• EXERCISE DESCRIPTION: Exact reproductions of all the entries, please, and no pictures.

═══

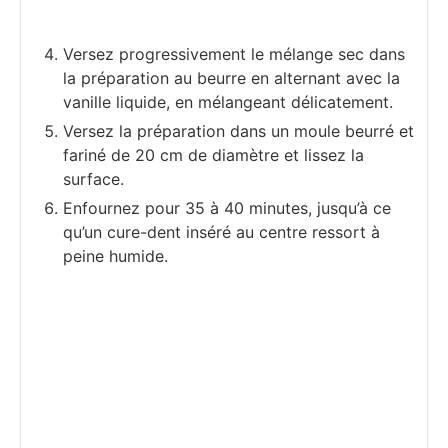
Versez progressivement le mélange sec dans
la préparation au beurre en alternant avec la
vanille liquide, en mélangeant délicatement.
Versez la préparation dans un moule beurré et
fariné de 20 cm de diamètre et lissez la
surface.
Enfournez pour 35 à 40 minutes, jusqu’à ce
qu’un cure-dent inséré au centre ressort à
peine humide.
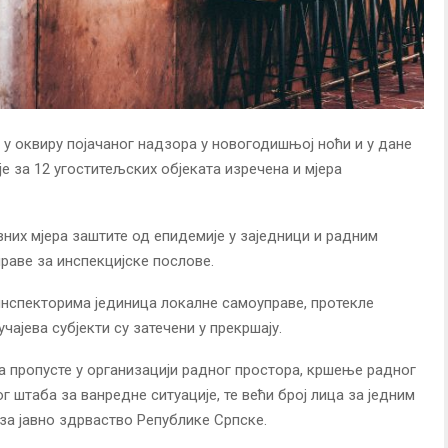
 у оквиру појачаног надзора у новогодишњој ноћи и у дане
је за 12 угоститељских објеката изречена и мјера
них мјера заштите од епидемије у заједници и радним
раве за инспекцијске послове.
инспекторима јединица локалне самоуправе, протекле
чајева субјекти су затечени у прекршају.
а пропусте у организацији радног простора, кршење радног
 штаба за ванредне ситуације, те већи број лица за једним
за јавно здрваство Републике Српске.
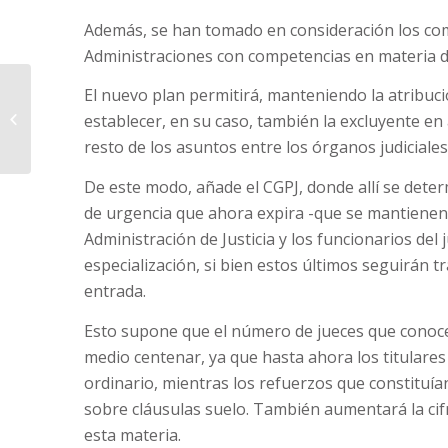
Además, se han tomado en consideración los com
Administraciones con competencias en materia de
El nuevo plan permitirá, manteniendo la atribuc
¿PAGAR O NO PAGAR?
establecer, en su caso, también la excluyente en 
resto de los asuntos entre los órganos judiciales 
De este modo, añade el CGPJ, donde allí se deter
de urgencia que ahora expira -que se mantienen en
Administración de Justicia y los funcionarios del
especialización, si bien estos últimos seguirán 
entrada.
Esto supone que el número de jueces que conoce
medio centenar, ya que hasta ahora los titulares
ordinario, mientras los refuerzos que constitu
sobre cláusulas suelo. También aumentará la cifr
esta materia.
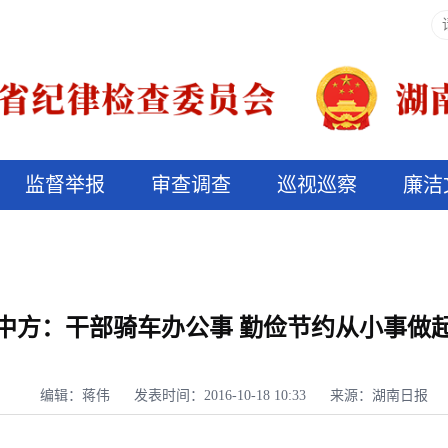
监督举报
审查调查
巡视巡察
廉洁
决算信息公开
说纪法
中方：干部骑车办公事 勤俭节约从小事做
编辑：蒋伟
发表时间：2016-10-18 10:33
来源：湖南日报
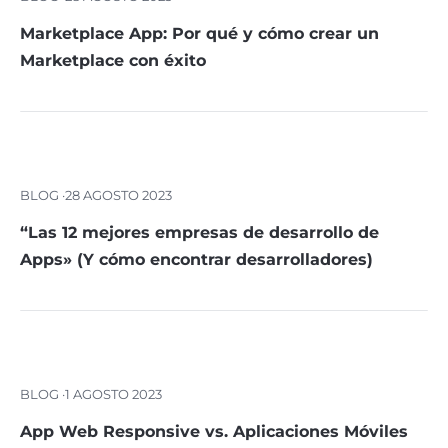
Marketplace App: Por qué y cómo crear un
Marketplace con éxito
BLOG ·
28 AGOSTO 2023
“Las 12 mejores empresas de desarrollo de
Apps» (Y cómo encontrar desarrolladores)
BLOG ·
1 AGOSTO 2023
App Web Responsive vs. Aplicaciones Móviles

═══

• ANSWER SPACE:
Versez progressivement le mélange sec dans
la préparation au beurre en alternant avec la
vanille liquide, en mélangeant délicatement.
Versez la préparation dans un moule beurré et
fariné de 20 cm de diamètre et lissez la
surface.
Enfournez pour 35 à 40 minutes, jusqu’à ce
qu’un cure-dent inséré au centre ressort à
peine humide.
 у оквиру појачаног надзора у новогодишњој ноћи и у дане
је за 12 угоститељских објеката изречена и мјера
них мјера заштите од епидемије у заједници и радним
раве за инспекцијске послове.
инспекторима јединица локалне самоуправе, протекле
чајева субјекти су затечени у прекршају.
а пропусте у организацији радног простора, кршење радног
 штаба за ванредне ситуације, те већи број лица за једним
за јавно здрваство Републике Српске.
Además, se han tomado en consideración los com
Administraciones con competencias en materia de
El nuevo plan permitirá, manteniendo la atribuc
¿PAGAR O NO PAGAR?
establecer, en su caso, también la excluyente en 
resto de los asuntos entre los órganos judiciales 
De este modo, añade el CGPJ, donde allí se deter
de urgencia que ahora expira -que se mantienen en
Administración de Justicia y los funcionarios del
especialización, si bien estos últimos seguirán 
entrada.
Esto supone que el número de jueces que conoce
medio centenar, ya que hasta ahora los titulares
ordinario, mientras los refuerzos que constitu
sobre cláusulas suelo. También aumentará la cifr
esta materia.
监督举报
审查调查
巡视巡察
廉洁
决算信息公开
说纪法
中方：干部骑车办公事 勤俭节约从小事做
编辑：蒋伟
发表时间：2016-10-18 10:33
来源：湖南日报
Marketplace App: Por qué y cómo crear un
Marketplace con éxito
BLOG ·
28 AGOSTO 2023
“Las 12 mejores empresas de desarrollo de
Apps» (Y cómo encontrar desarrolladores)
BLOG ·
1 AGOSTO 2023
App Web Responsive vs. Aplicaciones Móviles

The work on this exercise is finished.